In his speech at the Rio+20 Summit, Indian Prime Minister Dr Manmohan Singh said, ‘Sustainable development mandates the efficient use of available natural resources. We have to be much more frugal in the way we use natural resources. A key area of focus is energy. We have to promote, universal access to energy, while, at the same time, promoting energy efficiency and a shift to cleaner energy sources by addressing various technological, financial and institutional constraints.’ Pointing that ‘current consumption pattern in the industrialised world are unsustainable’, Indian Prime Minister insisted upon the need of new pathways for sustainable living across the globe.

The Summit saw some differences of opinions over environmental issues and concerns. When the EU and US emphasised upon land and water as major environmental concerns, the G77 insisted that the SDGs must be bolder than the MDGs as the global environmental issues had strong economic and social pillars.

Developing countries wanted an annual fund of $30bn to support the transition to green and sustainable economy. Even though there were promises to enhance funding, there was no commitment about the amount, source and timeframe about the fund as Europe is still struggling to come out of the financial crisis.

Gender issues found no place

For many years there has been the assumption that the negative impacts of climate change and the efforts to mitigate them have similar effects on both women and men. However, the world has progressively recognized that women and men experience climate change differently, and that gender inequalities worsen women’s coping capacity.

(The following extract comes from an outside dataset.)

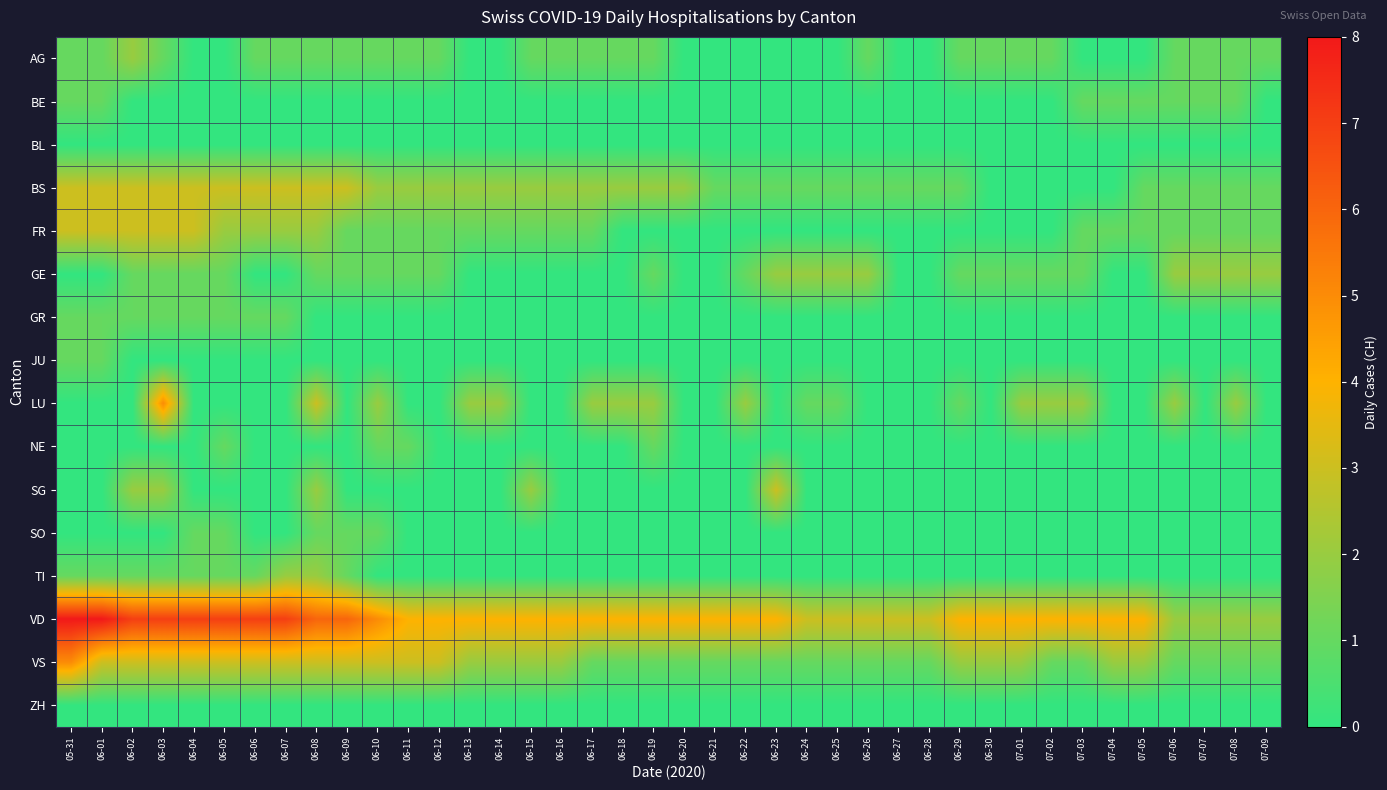

What is the greatest value displayed?

8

As per the UN Women watch fact sheet, “women are more vulnerable to the effects of climate change than men—primarily as they constitute the majority of the world’s poor and are more dependent for their livelihood on natural resources that are threatened by climate change.

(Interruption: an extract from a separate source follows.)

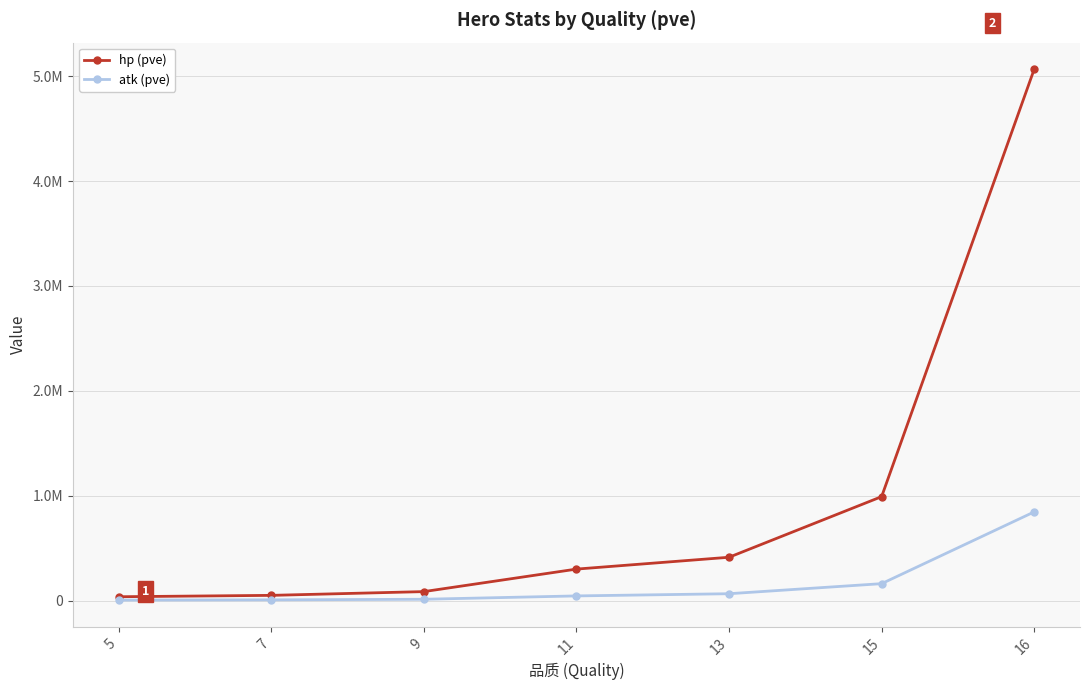

Is this an area chart (filled region under the line)?

No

It was expected that Rio+20 would give a serious thought to the gender links of climate change and bring some specific declarations about it. But the Summit failed in doing anything in this direction.

Several prominent advocates of women’s rights criticized the summit’s final document and its vague or absent wording on gender issues. Gro Harlem Brundtland, a former Norwegian prime minister and a member of The Elders, a group of global statesmen formed by Nelson Mandela in 2007, called the wording “a step backwards from previous agreements.”

UN’s hope against all odds

In spite of all these frustrating facts about the Rio+20 earth Summit that grossly failed in ensuring ‘the future we want’, as the draft document is titled, "several other important agreements were also forged that can assist in enabling that transition, ranging from assessing the potential of a new indicator of wealth and human progress beyond the narrowness of GDP to increasing the level of accountability and transparency of companies in respect to their environmental, social and governance footprints," said Achim Steiner, Executive Director of UN Environment Programme adding that, "The outcome of Rio+20 will disappoint and frustrate many given the science, the day-to-day reality of often simply surviving as individuals and as families, the analysis of where development is currently heading for seven billion people and the inordinate opportunity for a different trajectory. However if nations, companies and civil society can move forward on the positive elements of the Summit's outcome it may assist in one day realizing the Future We Want."

So, probably, the UN opted for the last as there is no other way but to hope for the best from our global leadership that is divided geographically, politically, economically and on many other fronts to come to a common decision for the safety of the planet and our future generations.